SCNT embryos are more sensitive to culture media than in vivo or in vitro fertilized embryos (Heindryckx et al., 2001; Chung et al., 2002; Dai et al., 2009; Cordova et al., 2017). Thus, much effort has been dedicated to improving the culture media for the development of SCNT embryos. In the mouse culture systems, KSOM, M16, and CZB are common mediums for fertilized embryos but cannot improve the development of SCNT using the canonical SCNT technology (Dai et al., 2009). Dai et al. (2009) reported that D media, a sequential culture method that involves M16 or CZB without EDTA and glutamine, used during early SCNT embryo development followed by transfer of the SCNT embryos to KSOM at the late 2-cell stage could significantly improve SCNT embryo development. Furthermore, 62.3% of SCNT embryos in D media culture can reach the blastocyst stage.

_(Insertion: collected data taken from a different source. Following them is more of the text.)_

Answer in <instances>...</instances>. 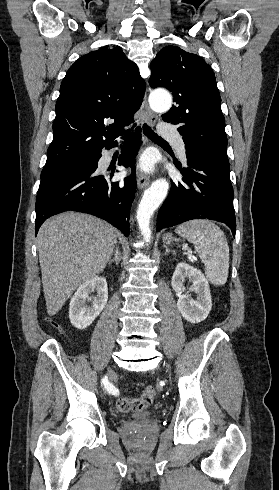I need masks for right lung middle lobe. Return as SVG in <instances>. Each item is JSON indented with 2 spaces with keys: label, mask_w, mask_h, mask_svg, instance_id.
<instances>
[{
  "label": "right lung middle lobe",
  "mask_w": 279,
  "mask_h": 490,
  "mask_svg": "<svg viewBox=\"0 0 279 490\" xmlns=\"http://www.w3.org/2000/svg\"><path fill=\"white\" fill-rule=\"evenodd\" d=\"M91 163L92 157L46 164L41 173L40 184H45L72 175L92 172L94 169H92Z\"/></svg>",
  "instance_id": "dd1d6c3e"
}]
</instances>
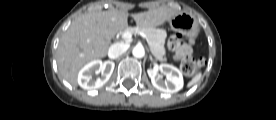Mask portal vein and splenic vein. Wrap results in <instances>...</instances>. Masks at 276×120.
Instances as JSON below:
<instances>
[{
  "label": "portal vein and splenic vein",
  "instance_id": "portal-vein-and-splenic-vein-1",
  "mask_svg": "<svg viewBox=\"0 0 276 120\" xmlns=\"http://www.w3.org/2000/svg\"><path fill=\"white\" fill-rule=\"evenodd\" d=\"M137 33L147 40V36L144 32H137ZM122 38L124 40H130L132 38V32H130V31L124 32L122 35Z\"/></svg>",
  "mask_w": 276,
  "mask_h": 120
}]
</instances>
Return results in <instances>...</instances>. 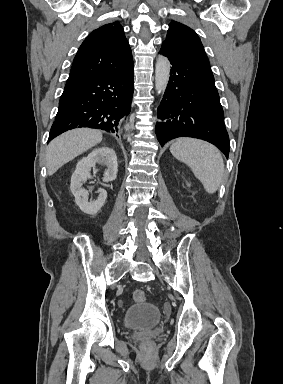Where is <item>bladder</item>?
Instances as JSON below:
<instances>
[{"label":"bladder","instance_id":"obj_1","mask_svg":"<svg viewBox=\"0 0 283 384\" xmlns=\"http://www.w3.org/2000/svg\"><path fill=\"white\" fill-rule=\"evenodd\" d=\"M159 322H161V312L153 302L131 303L122 317V324L128 329H146Z\"/></svg>","mask_w":283,"mask_h":384}]
</instances>
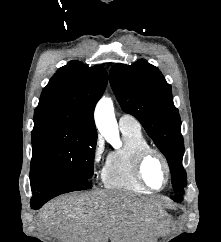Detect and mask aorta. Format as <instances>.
<instances>
[{
	"instance_id": "aorta-1",
	"label": "aorta",
	"mask_w": 221,
	"mask_h": 242,
	"mask_svg": "<svg viewBox=\"0 0 221 242\" xmlns=\"http://www.w3.org/2000/svg\"><path fill=\"white\" fill-rule=\"evenodd\" d=\"M95 122L104 137L111 138L118 135L113 102L110 98L104 97L98 102L95 109Z\"/></svg>"
}]
</instances>
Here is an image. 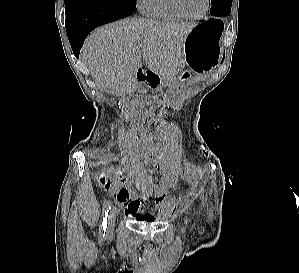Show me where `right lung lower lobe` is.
Segmentation results:
<instances>
[{"mask_svg": "<svg viewBox=\"0 0 299 273\" xmlns=\"http://www.w3.org/2000/svg\"><path fill=\"white\" fill-rule=\"evenodd\" d=\"M136 2L120 0H67L66 31L78 58L87 35L96 27L129 16Z\"/></svg>", "mask_w": 299, "mask_h": 273, "instance_id": "1", "label": "right lung lower lobe"}]
</instances>
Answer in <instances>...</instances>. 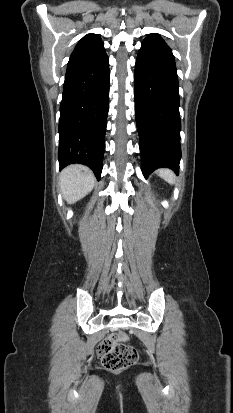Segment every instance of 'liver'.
Masks as SVG:
<instances>
[{"instance_id": "obj_1", "label": "liver", "mask_w": 233, "mask_h": 413, "mask_svg": "<svg viewBox=\"0 0 233 413\" xmlns=\"http://www.w3.org/2000/svg\"><path fill=\"white\" fill-rule=\"evenodd\" d=\"M95 178L86 166L74 164L60 174L59 186L69 204L85 197L93 189Z\"/></svg>"}]
</instances>
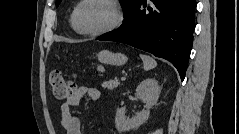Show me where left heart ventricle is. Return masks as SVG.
<instances>
[{
  "instance_id": "obj_1",
  "label": "left heart ventricle",
  "mask_w": 239,
  "mask_h": 134,
  "mask_svg": "<svg viewBox=\"0 0 239 134\" xmlns=\"http://www.w3.org/2000/svg\"><path fill=\"white\" fill-rule=\"evenodd\" d=\"M113 19L112 10L100 1H89L79 10L77 24L84 31H97L107 27Z\"/></svg>"
}]
</instances>
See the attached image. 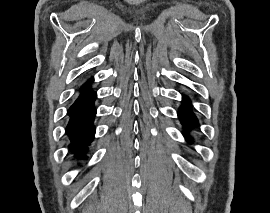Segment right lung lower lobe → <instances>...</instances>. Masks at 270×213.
<instances>
[{
	"instance_id": "obj_1",
	"label": "right lung lower lobe",
	"mask_w": 270,
	"mask_h": 213,
	"mask_svg": "<svg viewBox=\"0 0 270 213\" xmlns=\"http://www.w3.org/2000/svg\"><path fill=\"white\" fill-rule=\"evenodd\" d=\"M91 82L89 80L81 87L78 98L68 110L70 120L66 132L71 139L70 149L80 159H85L87 145L95 134L93 120L96 115L94 101L97 94L88 87Z\"/></svg>"
}]
</instances>
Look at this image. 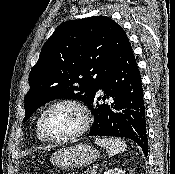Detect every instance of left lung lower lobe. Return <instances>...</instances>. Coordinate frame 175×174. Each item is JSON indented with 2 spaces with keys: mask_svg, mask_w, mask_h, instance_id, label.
<instances>
[{
  "mask_svg": "<svg viewBox=\"0 0 175 174\" xmlns=\"http://www.w3.org/2000/svg\"><path fill=\"white\" fill-rule=\"evenodd\" d=\"M100 89L105 94L102 98L98 97ZM109 97L110 101L99 104V100ZM88 107L94 115L88 136L129 138L148 155L141 75L130 44L98 83Z\"/></svg>",
  "mask_w": 175,
  "mask_h": 174,
  "instance_id": "left-lung-lower-lobe-1",
  "label": "left lung lower lobe"
}]
</instances>
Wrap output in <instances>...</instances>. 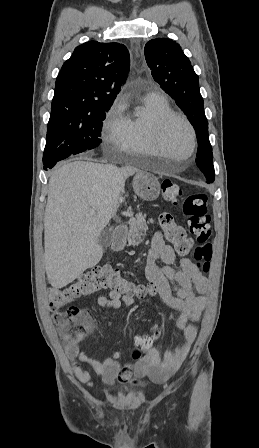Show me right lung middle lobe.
I'll return each mask as SVG.
<instances>
[{
  "instance_id": "1",
  "label": "right lung middle lobe",
  "mask_w": 259,
  "mask_h": 448,
  "mask_svg": "<svg viewBox=\"0 0 259 448\" xmlns=\"http://www.w3.org/2000/svg\"><path fill=\"white\" fill-rule=\"evenodd\" d=\"M109 109L99 107L78 113H51L43 164L58 162L97 147L101 142L102 121Z\"/></svg>"
}]
</instances>
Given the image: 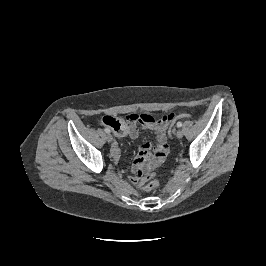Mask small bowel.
Wrapping results in <instances>:
<instances>
[{
	"label": "small bowel",
	"mask_w": 266,
	"mask_h": 266,
	"mask_svg": "<svg viewBox=\"0 0 266 266\" xmlns=\"http://www.w3.org/2000/svg\"><path fill=\"white\" fill-rule=\"evenodd\" d=\"M176 118L177 115L172 112L160 118L147 114H130L122 118L105 116L102 119L103 124L110 127L117 136L129 135L133 139L137 138V123L154 130L156 134L157 143L155 146L148 142L139 146L138 154L132 165V172L134 173L130 177L132 182L137 183L144 172L154 169L164 161L169 151L166 130ZM113 154L115 157L119 155L117 146L113 147Z\"/></svg>",
	"instance_id": "small-bowel-1"
}]
</instances>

Moreover, they found that deprivation of EDTA and glutamine from the D media overcame the arrest of the 2-cell stage in the development of SCNT, but the detailed mechanism responsible remains unknown. In 2002, Chung et al. (2002) found that supplementation of glucose in the CZB medium can improve early development in SCNT embryos but not in fertilized embryos. This result indicated that the metabolism and the requirements may differ between SCNT and fertilized embryos. Moreover, supplementation of melatonin or vitamin C, which is a free radical scavenger, in SCNT media can improve the blastocyst rate (Salehi et al., 2014; Mallol et al., 2015; Cordova et al., 2017). During the development of SCNT embryos, the metabolism and needs are diverse at different stages. Hence, transferring the SCNT embryos into the oviduct at the 2-cell stage is preferable (Cordova et al., 2017). The two-step cultured medium is also suitable for other mammals in the development of SCNT, including cattle, goats, sheep, and rabbits (Wang et al., 2011; Kwong et al., 2012; Hosseini et al., 2015; Sugimoto et al., 2015).

Conclusion

Somatic cell nuclear transfer technology was developed more than 60 years ago, and the first cloned mammal, Dolly, was generated over 25 years ago. Many breakthroughs have been made, especially recently. Following the development of low-input sequencing technology, we can analyze epigenetic changes in SCNT embryos and explore the mechanisms of SCNT reprogramming.

In this review, we describe the recently discovered epigenetic barriers and discuss the strategies to overcome these barriers. From the aforementioned studies, most barriers in SCNT embryos, including pre-and post-implantation barriers, could be overcome using multiple methods. Moreover, a combination of different and non-redundant methods has the potential to achieve high cloning efficiency.